TPXimpact Holdings PLC (LSE:TPX), a technology-enabled services company focused on digital transformation, has announced a significant contract win from the Ministry for Housing, Communities and Local Government (MHCLG). The contract, valued at up to £19 million over three years, will see TPXimpact play a crucial role in modernizing the planning systems used across England. This initiative is part of the government’s broader efforts to create data-driven, efficient, and robust systems that facilitate greater public engagement in planning and development, addressing the urgent need for new housing.
In addition to the contract win, TPXimpact provided an update on its trading performance for the first half of the financial year ending 30 September 2024 (H125). The company expects first-half revenues of approximately £38 million, reflecting a 9% decline compared to the same period in FY24. However, the company is seeing positive momentum, with adjusted EBITDA margins increasing to around 6% (up from 4.8% in H124).
TPXimpact experienced strong new business growth, with £26 million of new contracts secured in Q2, significantly higher than the £9 million recorded in Q1. This positive momentum has continued into Q3, with £24 million of new business already won, including the £19 million contract with MHCLG.

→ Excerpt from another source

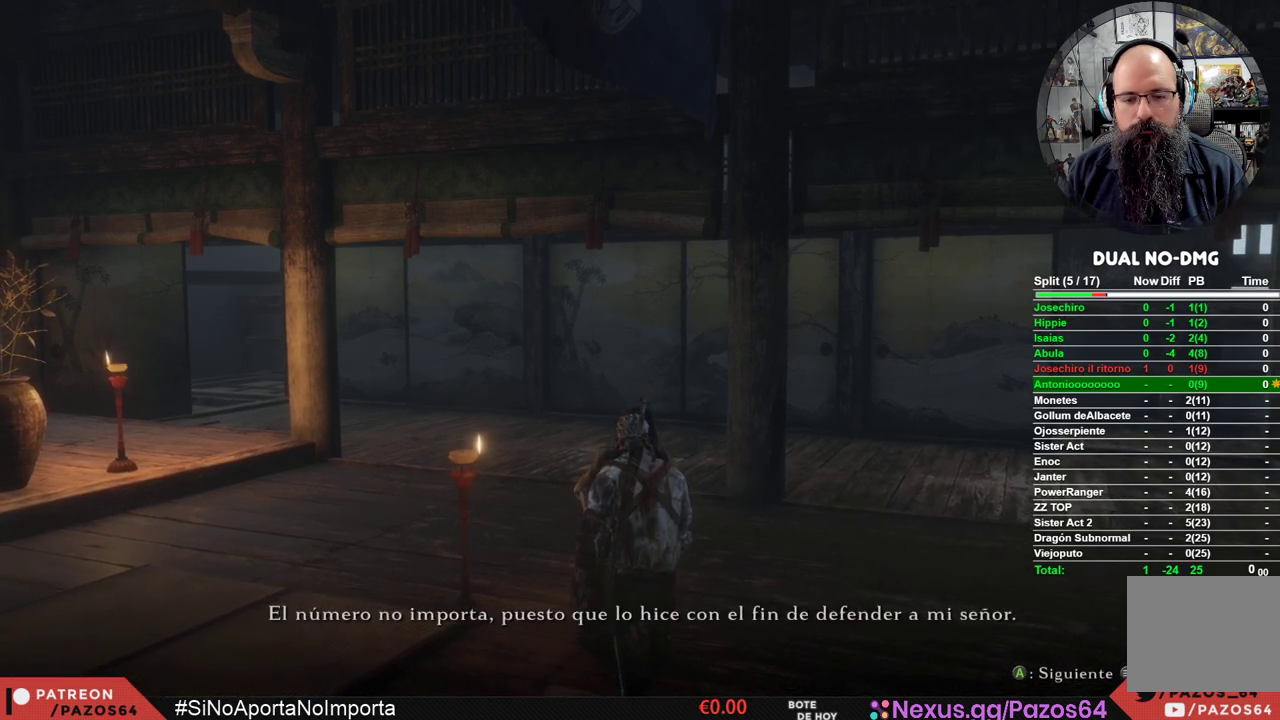
{"buttons": [], "left_stick": "center", "right_stick": "center", "events": [[33, "A", "down"], [117, "A", "up"], [200, "A", "down"], [283, "A", "up"], [367, "A", "down"], [450, "A", "up"]]}
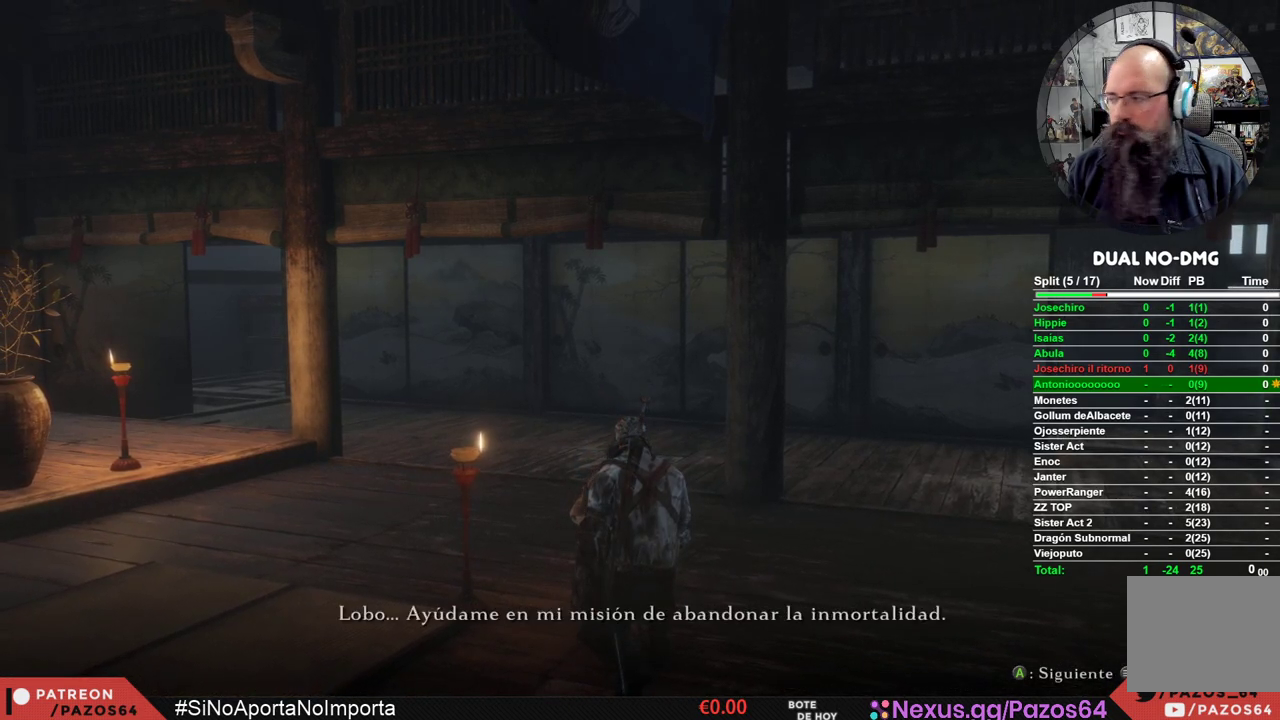
{"buttons": [], "left_stick": "center", "right_stick": "center", "events": [[33, "A", "down"], [133, "A", "up"], [217, "A", "down"], [300, "A", "up"], [400, "A", "down"], [483, "A", "up"]]}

The company also reported a reduction in net debt to less than £8 million at the end of September 2024, a notable improvement from £12.8 million in the previous year. This brings the leverage ratio to approximately 1.6x, signaling strong financial health.
Looking ahead, TPXimpact remains optimistic about its long-term prospects, with an emphasis on supporting the UK Government's digital transformation initiatives. The company expects increased activity in the second half of the year, driven by clearer visibility into Central Government spending following the Departmental Spending Reviews and the Chancellor's Budget. The Board has reaffirmed its FY25 target for flat revenue growth and an adjusted EBITDA of £7-8 million. For FY26, TPXimpact is targeting 10-15% like-for-like revenue growth and an adjusted EBITDA margin of 10-12%, up from 5.5% in FY24.